Friday, 25 November 2016
The Immortal One (1963)
Alain Robbe-Grillet's debut feature is elegantly shot - quite an accomplishment given that members of his crew were actively working to undermine his direction - and features some interesting use of sound. There's deliberately intrusive aural interjections on several occasions, for instance, and equally deliberate repetition of dialogue. It's very stylish.
On the other hand, it's also narratively opaque, with events depicted out of order, characters lying without explanation of their motives, and frequent snippets of dialogue about the unreality of the city in which the events take place - clearly a none to subtle reminder that just because a scene appears in the film doesn't mean it actually happened to the characters shown in it.

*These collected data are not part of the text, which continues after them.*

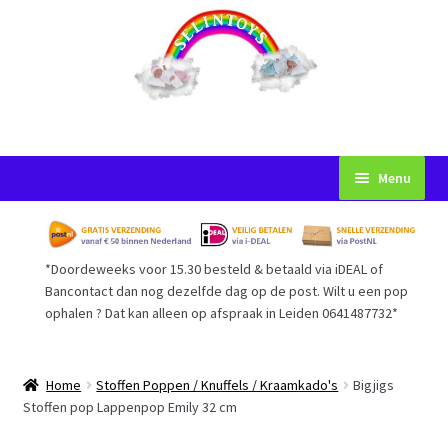
Ga
Ga
Menu
door
naar
naar
de
Startpagina
navigatie
inhoud
*Doordeweeks voor 15.30 besteld & betaald via iDEAL of
Voorwaarden
Bancontact dan nog dezelfde dag op de post. Wilt u een pop
ophalen ? Dat kan alleen op afspraak in Leiden 0641487732*
Mijn Account
Afrekenen
Home
Stoffen Poppen / Knuffels / Kraamkado's
Bigjigs
Stoffen pop Lappenpop Emily 32 cm
Gastenboek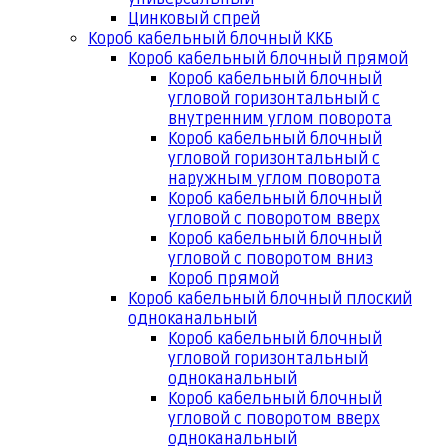
Цинковый спрей
Короб кабельный блочный ККБ
Короб кабельный блочный прямой
Короб кабельный блочный
угловой горизонтальный с
внутренним углом поворота
Короб кабельный блочный
угловой горизонтальный с
наружным углом поворота
Короб кабельный блочный
угловой с поворотом вверх
Короб кабельный блочный
угловой с поворотом вниз
Короб прямой
Короб кабельный блочный плоский
одноканальный
Короб кабельный блочный
угловой горизонтальный
одноканальный
Короб кабельный блочный
угловой с поворотом вверх
одноканальный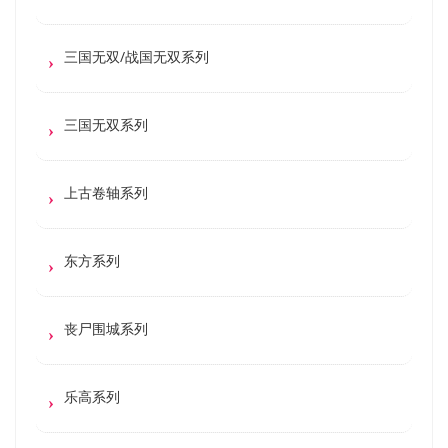
三国无双/战国无双系列
三国无双系列
上古卷轴系列
东方系列
丧尸围城系列
乐高系列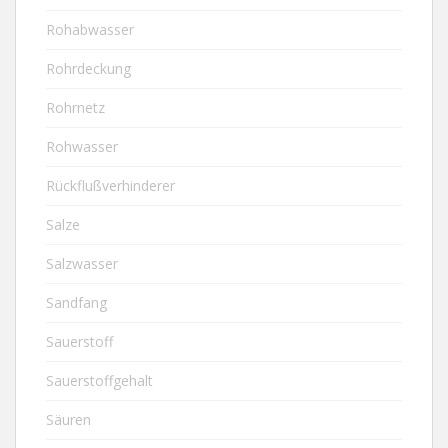
Rohabwasser
Rohrdeckung
Rohrnetz
Rohwasser
Rückflußverhinderer
Salze
Salzwasser
Sandfang
Sauerstoff
Sauerstoffgehalt
Säuren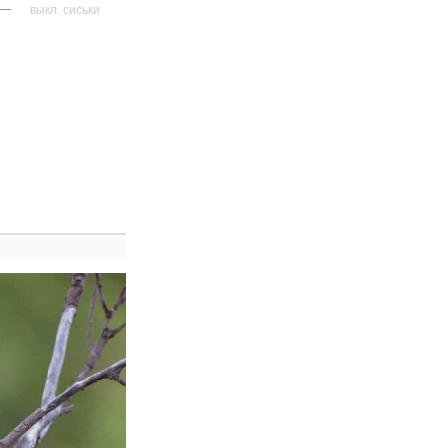
—
выкл. сиськи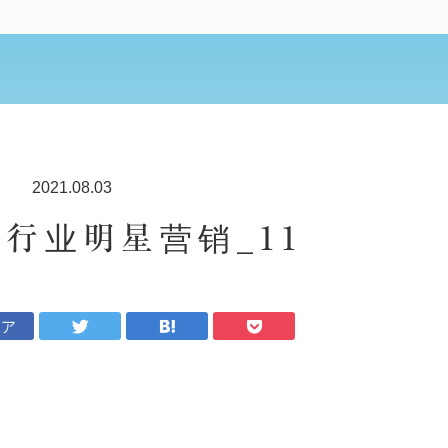
2021.08.03
妆行业明星营销_11
ェア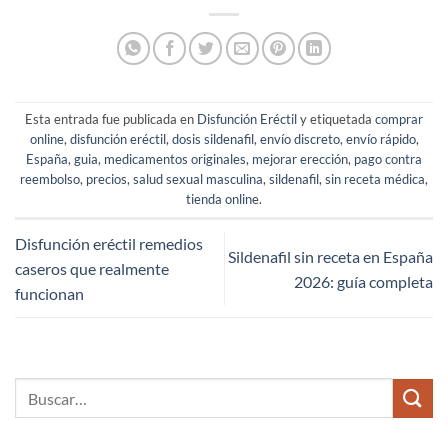
Esta entrada fue publicada en
Disfunción Eréctil
y etiquetada
comprar
online
,
disfunción eréctil
,
dosis sildenafil
,
envío discreto
,
envío rápido
,
España
,
guia
,
medicamentos originales
,
mejorar erección
,
pago contra
reembolso
,
precios
,
salud sexual masculina
,
sildenafil
,
sin receta médica
,
tienda online
.
Disfunción eréctil remedios
Sildenafil sin receta en España
caseros que realmente
2026: guía completa
funcionan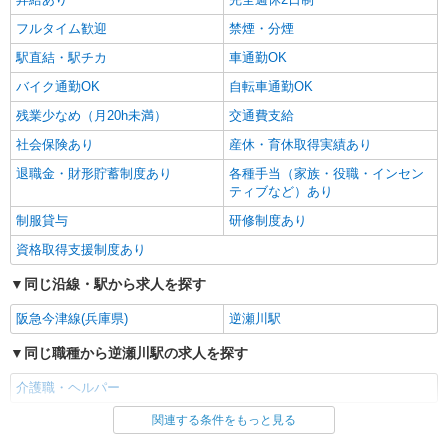
月給24万1,280円〜26万3,510円 ※経験・能
フルタイム歓迎
禁煙・分煙
力・資格等による 初任者研修 月給 24万1,280円
実務者研修 月給 24万4,980円 介護福祉士 月給 25
駅直結・駅チカ
車通勤OK
エイジフリーハウス宝塚中山 兵庫県宝塚市今
万7,330円 社会福祉士 月給 26万3,510円 ※一律処
里町1番38号
バイク通勤OK
自転車通勤OK
遇改善加算含む ※夜勤手当6,000円/4回を含む 〇
資格手当 〇職種手当 〇業務手当 〇時間外勤務手
残業少なめ（月20h未満）
交通費支給
詳細を見る
キープ
当 〇夜勤手当 〇深夜勤務手当 〇休日勤務手当〇
社会保険あり
産休・育休取得実績あり
年末年始勤務手当
退職金・財形貯蓄制度あり
各種手当（家族・役職・インセン
ティブなど）あり
制服貸与
研修制度あり
資格取得支援制度あり
同じ沿線・駅から求人を探す
阪急今津線(兵庫県)
逆瀬川駅
同じ職種から逆瀬川駅の求人を探す
介護職・ヘルパー
関連する条件をもっと見る
同じ雇用形態から逆瀬川駅の求人を探す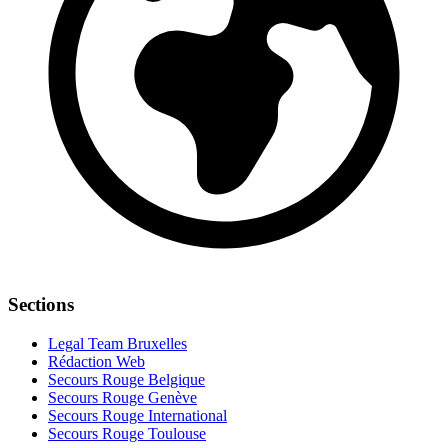
Sections
Legal Team Bruxelles
Rédaction Web
Secours Rouge Belgique
Secours Rouge Genève
Secours Rouge International
Secours Rouge Toulouse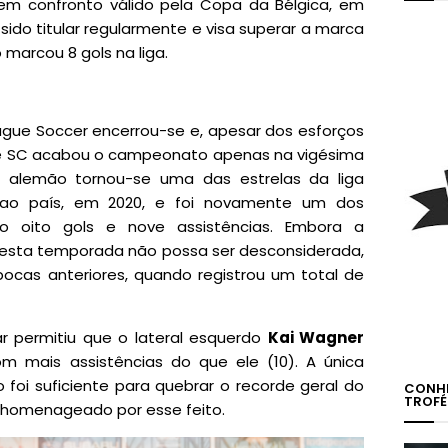
m confronto válido pela Copa da Bélgica, em
 sido titular regularmente e visa superar a marca
marcou 8 gols na liga.
ague Soccer encerrou-se e, apesar dos esforços
lle SC acabou o campeonato apenas na vigésima
a alemão tornou-se uma das estrelas da liga
ao país, em 2020, e foi novamente um dos
 oito gols e nove assistências. Embora a
nesta temporada não possa ser desconsiderada,
pocas anteriores, quando registrou um total de
 permitiu que o lateral esquerdo
Kai Wagner
 mais assistências do que ele (10). A única
 foi suficiente para quebrar o recorde geral do
CONHE
TROFÉ
oi homenageado por esse feito.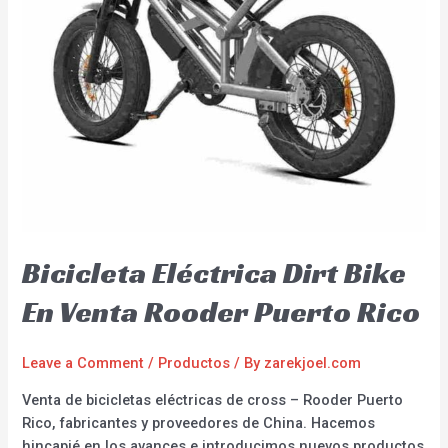
Bicicleta Eléctrica Dirt Bike
En Venta Rooder Puerto Rico
Leave a Comment
/
Productos
/ By
zarekjoel.com
Venta de bicicletas eléctricas de cross – Rooder Puerto
Rico, fabricantes y proveedores de China. Hacemos
hincapié en los avances e introducimos nuevos productos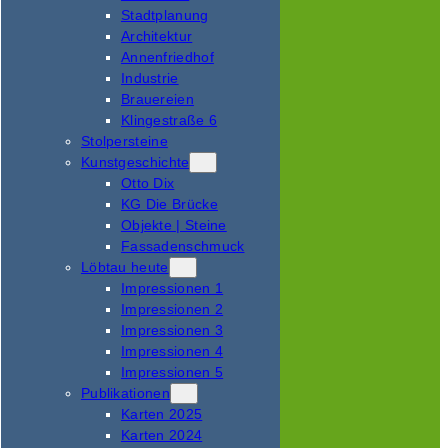
Stadtplanung
Architektur
Annenfriedhof
Industrie
Brauereien
Klingestraße 6
Stolpersteine
Kunstgeschichte
Otto Dix
KG Die Brücke
Objekte | Steine
Fassadenschmuck
Löbtau heute
Impressionen 1
Impressionen 2
Impressionen 3
Impressionen 4
Impressionen 5
Publikationen
Karten 2025
Karten 2024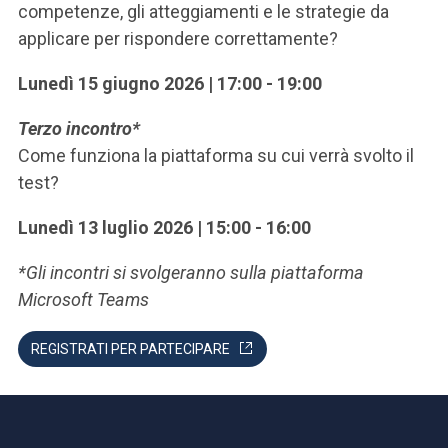
competenze, gli atteggiamenti e le strategie da
applicare per rispondere correttamente?
Lunedì 15 giugno 2026 | 17:00 - 19:00
Terzo incontro*
Come funziona la piattaforma su cui verrà svolto il
test?
Lunedì 13 luglio 2026 | 15:00 - 16:00
*Gli incontri si svolgeranno sulla piattaforma
Microsoft Teams
REGISTRATI PER PARTECIPARE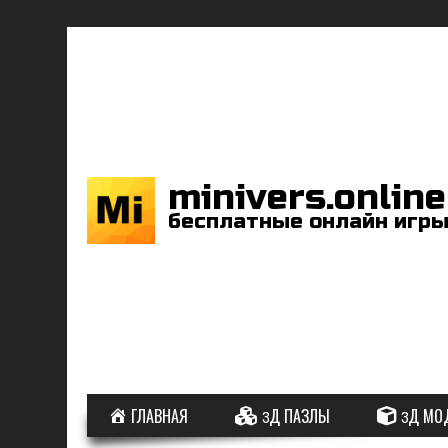
minivers.online
бесплатные онлайн игр
ГЛАВНАЯ
3Д ПАЗЛЫ
3Д МО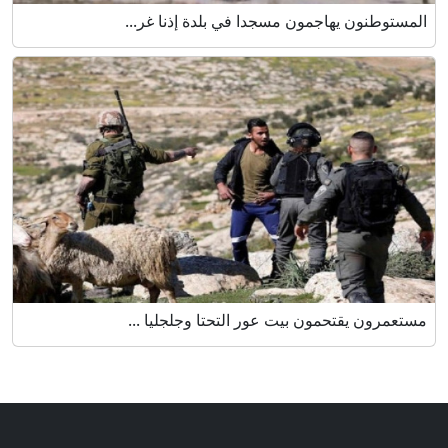
المستوطنون يهاجمون مسجدا في بلدة إذنا غر...
مستعمرون يقتحمون بيت عور التحتا وجلجليا ...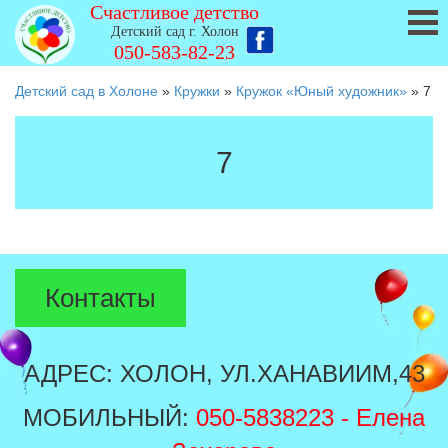
Счастливое детство
Детский сад г. Холон
050-583-82-23
Детский сад в Холоне
»
Кружки
»
Кружок «Юный художник»
»
7
7
Контакты
АДРЕС: ХОЛОН, УЛ.ХАНАВИИМ,43
МОБИЛЬНЫЙ:
050-5838223
- Елена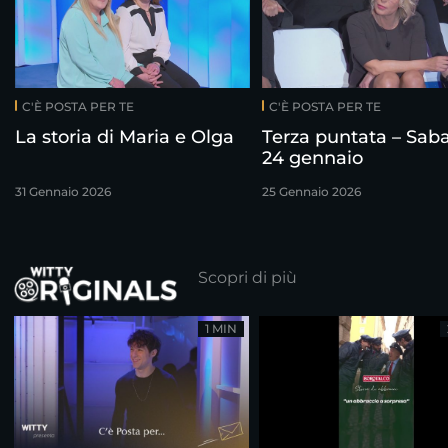
C'È POSTA PER TE
C'È POSTA PER TE
La storia di Maria e Olga
Terza puntata – Sab
24 gennaio
31 Gennaio 2026
25 Gennaio 2026
Scopri di più
1 MIN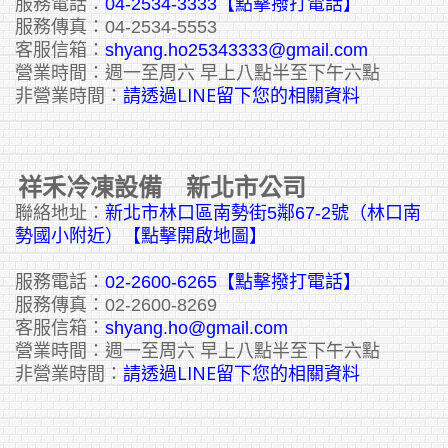
服務電話：
04-2534-3333
【點擊撥打電話】
服務傳真：04-2534-5553
客服信箱：
shyang.ho25343333@gmail.com
營業時間：週一至周六 早上八點半至下午六點
請透過LINE留下您的相關資料
非營業時間：
祥禾冷凍設備 新北市公司
聯絡地址：
新北市林口區南勢街5鄰67-2號（林口南
勢國小附近）【點擊開啟地圖】
服務電話：
02-2600-6265
【點擊撥打電話】
服務傳真：02-2600-8269
客服信箱：
shyang.ho@gmail.com
營業時間：週一至周六 早上八點半至下午六點
請透過LINE留下您的相關資料
非營業時間：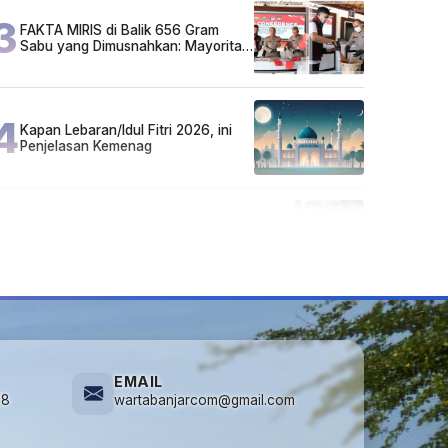
3
FAKTA MIRIS di Balik 656 Gram
Sabu yang Dimusnahkan: Mayoritas
Pelaku Hidup Susah, Ada Juga
Sarjana!
4
Kapan Lebaran/Idul Fitri 2026, ini
Penjelasan Kemenag
5
Cuma di Tabalong! Mudik Bisa
Santai Naik Bus, Motor & Mobil
Diantar Pakai Towing
EMAIL
78
wartabanjarcom@gmail.com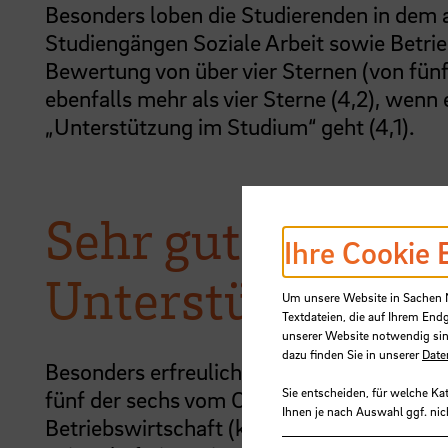
Besonders loben die Studierenden in dem a
Studiengängen Soziale Arbeit sowie Betrieb
Bewertung von über vier Sternen (von fünf
ebenfalls mehr als vier Sterne (4,2), wen
„Unterstützung im Studium“ geht (4,1).
Sehr gute Bewert
Ihre Cookie 
Unterstützung a
Um unsere Website in Sachen Nu
Textdateien, die auf Ihrem End
unserer Website notwendig sin
dazu finden Sie in unserer
Date
Besonders erfreulich: Im Bereich „Studiu
Sie entscheiden, für welche Ka
fünf der sechs vom CHE-Ranking erfasste
Ihnen je nach Auswahl ggf. nic
Betriebswirtschaft (klassisch und dual), S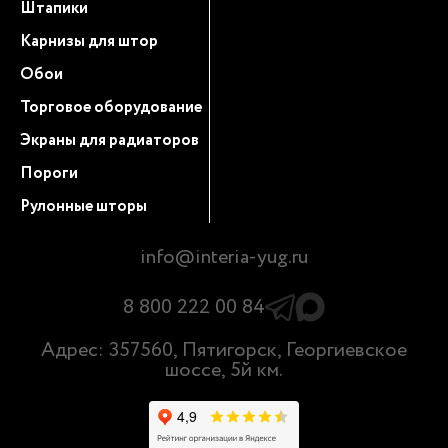
Штапики
Карнизы для штор
Обои
Торговое оборудование
Экраны для радиаторов
Пороги
Рулонные шторы
info@interia-yug.ru
8 800 222 00 84
Адрес: 357560, Пятигорск, Георгиевское
шоссе, 5й км.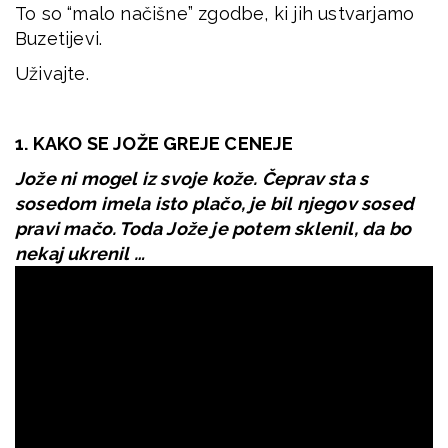
To so “malo načišne” zgodbe, ki jih ustvarjamo
Buzetijevi.
Uživajte.
1. KAKO SE JOŽE GREJE CENEJE
Jože ni mogel iz svoje kože. Čeprav sta s
sosedom imela isto plačo, je bil njegov sosed
pravi mačo. Toda Jože je potem sklenil, da bo
nekaj ukrenil …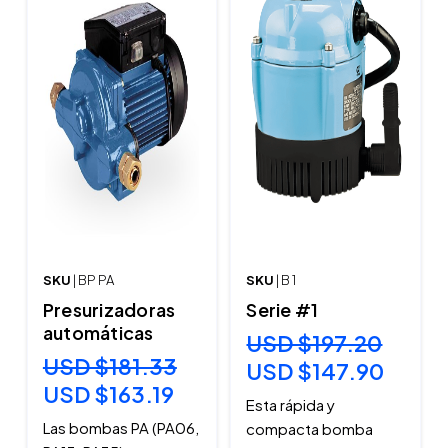
SKU
| BP PA
SKU
| B 1
Presurizadoras
Serie #1
automáticas
USD $197.20
USD $181.33
USD $147.90
USD $163.19
Esta rápida y
Las bombas PA (PA06,
compacta bomba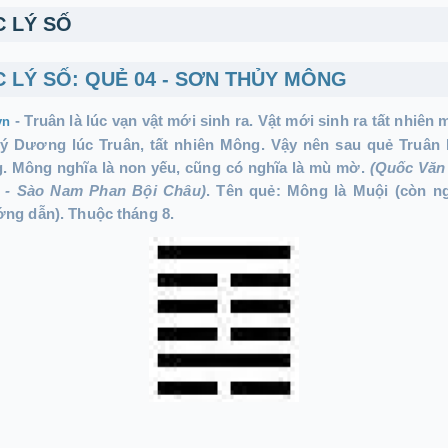
C LÝ SỐ
C LÝ SỐ: QUẺ 04 - SƠN THỦY MÔNG
-
Truân là lúc vạn vật mới sinh ra. Vật mới sinh ra tất nhiên
.vn
lý Dương lúc Truân, tất nhiên Mông. Vậy nên sau quẻ Truân l
. Mông nghĩa là non yếu, cũng có nghĩa là mù mờ.
(Quốc Văn
i - Sào Nam Phan Bội Châu)
. Tên quẻ: Mông là Muội (còn ng
ng dẫn). Thuộc tháng 8.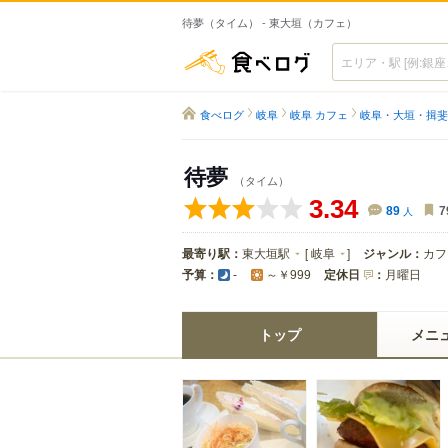
待夢（タイム） - 東大垣（カフェ）
食べログ
食べログ
岐阜
岐阜 カフェ
岐阜・大垣・揖斐
待夢
（タイム）
3.34
89
人
7
最寄り駅：
東大垣駅
[
岐阜
]
ジャンル：
カフ
予算：
定休日
：
月曜日
-
～￥999
トップ
メニ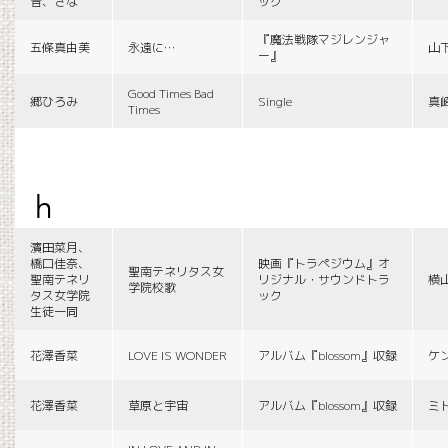
音、さな
ック
『魔法戦隊マジレンジャ
五條真由美
永遠に…
山
ー』
Good Times Bad
郷ひろみ
Single
真
Times
h
濱田菜月、
橋口佳奈、
映画『トラペジウム』オ
聖南テネリタス女
聖南テネリ
リジナル・サウンドトラ
横
学院校歌
タス女学院
ック
生徒一同
花澤香菜
LOVE IS WONDER
アルバム『blossom』収録
ケ
花澤香菜
草原と宇宙
アルバム『blossom』収録
ミ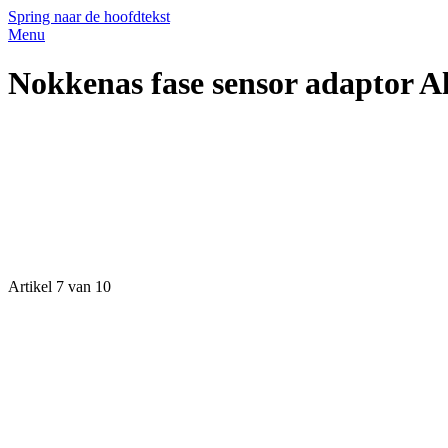
Spring naar de hoofdtekst
Menu
Nokkenas fase sensor adaptor 
Artikel 7 van 10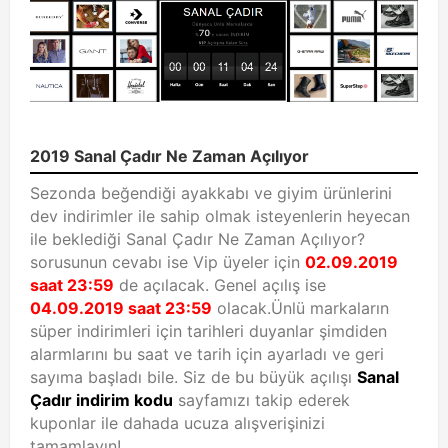
2019 Sanal Çadır Ne Zaman Açılıyor
Sezonda beğendiği ayakkabı ve giyim ürünlerini
dev indirimler ile sahip olmak isteyenlerin heyecan
ile beklediği Sanal Çadır Ne Zaman Açılıyor?
sorusunun cevabı ise Vip üyeler için
02.09.2019
saat 23:59
de açılacak. Genel açılış ise
04.09.2019 saat 23:59
olacak.Ünlü markaların
süper indirimleri için tarihleri duyanlar şimdiden
alarmlarını bu saat ve tarih için ayarladı ve geri
sayıma başladı bile. Siz de bu büyük açılışı
Sanal
Çadır indirim kodu
sayfamızı takip ederek
kuponlar ile dahada ucuza alışverişinizi
tamamlayın!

Now sure, all this obfuscation of the basic plot - man meets woman, has probable sexual relationship with her, then searches for her when she disappears, with tragic consequences - is just as deliberate as the discordant soundtrack. But obfuscating narrative doesn't impress me very much. It doesn't require much skill to write a story that's hard to follow, after all. Plenty of people do it entirely by accident.
If you're the kind of person who can set aside the film's deliberately obtuse story-telling and just savour the dreamy atmosphere, you'll probably enjoy The Immortal One. But for me personally the film's strengths were not enough to overcome its weaknesses.